[Exercise instructions]
Where a record contains an image, leave the image out and print the rest exactly.

== Material for this task

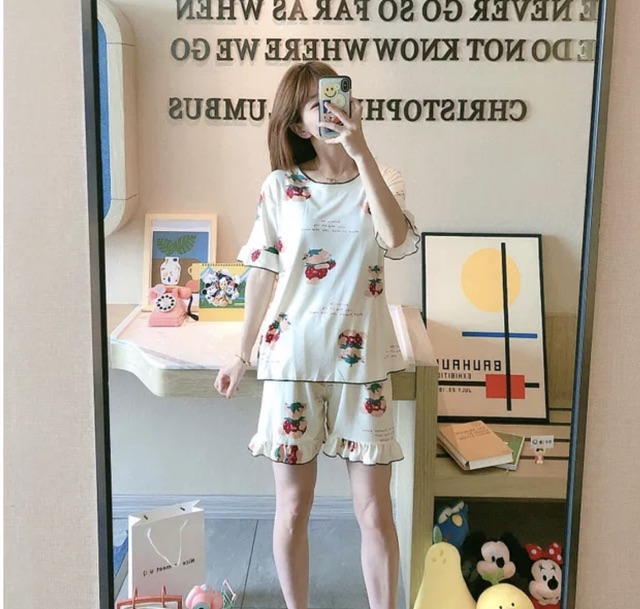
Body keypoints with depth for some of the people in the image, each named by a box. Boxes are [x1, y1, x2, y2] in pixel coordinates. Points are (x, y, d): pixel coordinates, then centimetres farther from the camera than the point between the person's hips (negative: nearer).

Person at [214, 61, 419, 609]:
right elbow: (263, 275, 6)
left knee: (375, 512, 5)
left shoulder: (381, 182, 2)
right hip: (293, 360, 0)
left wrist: (361, 151, -21)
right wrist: (242, 355, 11)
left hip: (362, 362, 0)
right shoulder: (280, 187, 1)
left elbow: (397, 240, -20)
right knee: (293, 510, 11)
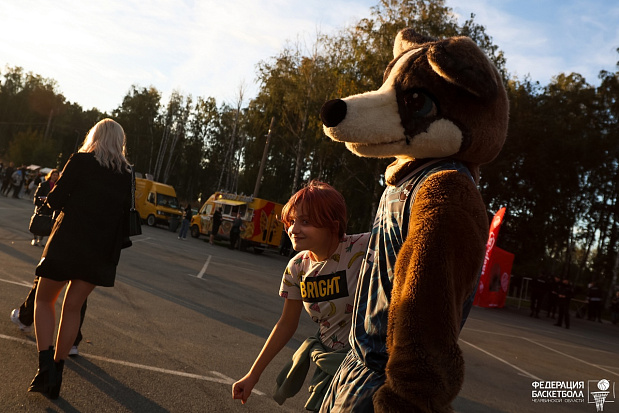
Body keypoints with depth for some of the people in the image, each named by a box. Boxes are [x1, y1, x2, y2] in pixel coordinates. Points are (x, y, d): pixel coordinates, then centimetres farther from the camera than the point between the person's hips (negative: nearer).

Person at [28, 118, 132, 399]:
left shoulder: (81, 161, -6)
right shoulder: (127, 175, 5)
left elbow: (55, 201, -7)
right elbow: (125, 217, 7)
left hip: (68, 242, -4)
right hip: (102, 252, 4)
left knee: (44, 300, 13)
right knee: (73, 307, 15)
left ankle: (45, 366, -2)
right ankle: (55, 374, 19)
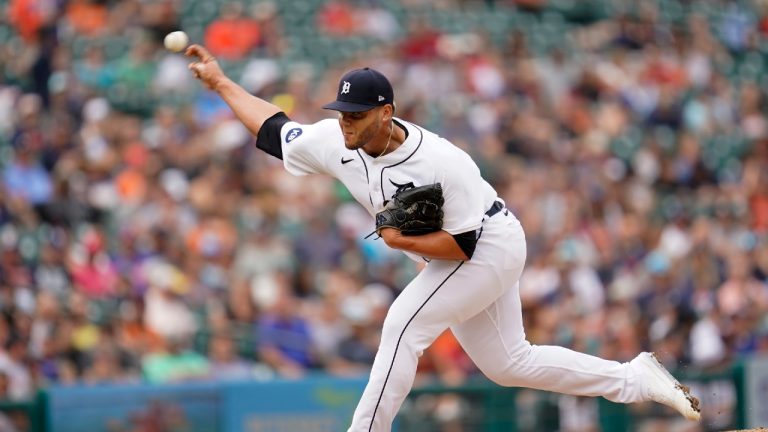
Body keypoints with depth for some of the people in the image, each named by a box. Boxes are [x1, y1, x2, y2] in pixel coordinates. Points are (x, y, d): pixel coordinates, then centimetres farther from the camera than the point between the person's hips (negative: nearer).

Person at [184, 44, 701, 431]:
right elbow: (274, 130, -1)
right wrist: (220, 83, -3)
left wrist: (405, 241, -36)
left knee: (405, 323, -20)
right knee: (507, 363, 11)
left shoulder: (444, 164, -33)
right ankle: (635, 379, 19)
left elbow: (464, 243, -27)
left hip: (492, 246, -8)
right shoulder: (338, 141, -15)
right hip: (451, 256, 8)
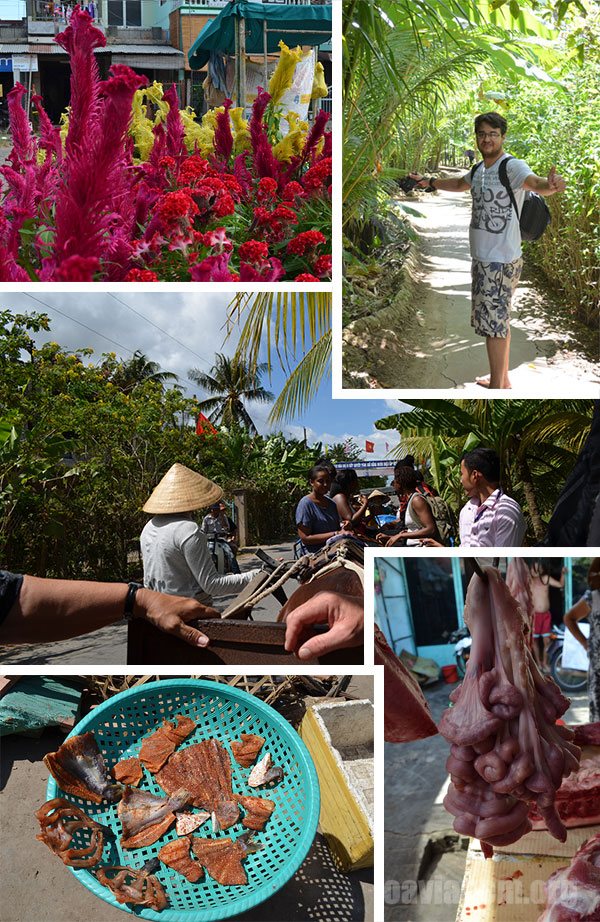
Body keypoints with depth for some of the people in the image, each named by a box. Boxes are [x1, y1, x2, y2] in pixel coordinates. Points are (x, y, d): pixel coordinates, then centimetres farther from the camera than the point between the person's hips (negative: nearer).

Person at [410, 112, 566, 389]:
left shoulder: (512, 167, -17)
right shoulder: (479, 170, 10)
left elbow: (535, 182, -39)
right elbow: (459, 184, 33)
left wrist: (550, 185, -60)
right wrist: (429, 182, 38)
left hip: (500, 261, -9)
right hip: (483, 258, 9)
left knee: (493, 324, -5)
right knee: (499, 321, 19)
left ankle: (496, 387, 4)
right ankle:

====

[Task solution]
Body keypoints with depth for some of the people in the image, each named by a box. Boxes are [x1, y1, x2, y2] in pixel coordinates. Points are (x, y, d): pixel coordinates, then centimetres farther from the camera than the point between the person's hips (negative: nearer).

Person at [214, 61, 419, 609]:
right elbow: (263, 275, 6)
left knee: (375, 512, 5)
left shoulder: (381, 182, 2)
right hip: (293, 360, 0)
left wrist: (361, 151, -21)
right wrist: (242, 355, 11)
left hip: (362, 362, 0)
right shoulder: (280, 187, 1)
left elbow: (397, 240, -20)
right knee: (293, 510, 11)
Body keypoints with depth for some of the people in the image, each named by a box. Boxes are [x1, y1, x2, y2] in pixel coordinates. Points are (x, y, d): pixel coordinates, then centimetres farther from the camera than the point between the person's hips (negative: nearer).

Person at [28, 118, 132, 399]:
left shoulder: (81, 161, -6)
right shoulder: (127, 175, 5)
left elbow: (55, 201, -7)
right elbow: (125, 217, 7)
left hip: (68, 242, -4)
right hip: (102, 252, 4)
left knee: (44, 300, 13)
right knee: (73, 307, 15)
left ankle: (45, 366, -2)
right ankle: (55, 374, 19)
Body keypoints with depth for some of the people in the image, each named by a box. Boxes are [x1, y1, x2, y2] in pixel coordinates. Points are (x, y, d): pixel coordinates, then centimetres farther from the camera than the point between the person's hips (negative: nearer).

Person at [184, 44, 701, 431]:
right elbow: (274, 130, -1)
right wrist: (220, 83, -3)
left wrist: (405, 241, -36)
left knee: (405, 323, -20)
right knee: (507, 363, 11)
left shoulder: (444, 164, -33)
right ankle: (635, 379, 19)
left elbow: (464, 243, -27)
left hip: (492, 246, -8)
right shoulder: (338, 141, -15)
right hip: (451, 256, 8)
Body keypoints with depth for some of the people in the image, each named by a box. Boxes are [x1, y1, x2, y2] in pixel coordinates. Points are (x, y, d): pixel coordinates, then centimetres farther from the camera than the point between the person's hips (negative: nearer).

Person at [410, 112, 566, 389]:
left shoulder: (512, 167, -17)
right shoulder: (479, 170, 10)
left elbow: (535, 182, -39)
right elbow: (459, 184, 33)
left wrist: (550, 185, -60)
right wrist: (429, 182, 38)
left hip: (500, 261, -9)
right hip: (483, 258, 9)
left knee: (493, 324, -5)
right knee: (499, 321, 19)
left ankle: (496, 387, 4)
right ankle:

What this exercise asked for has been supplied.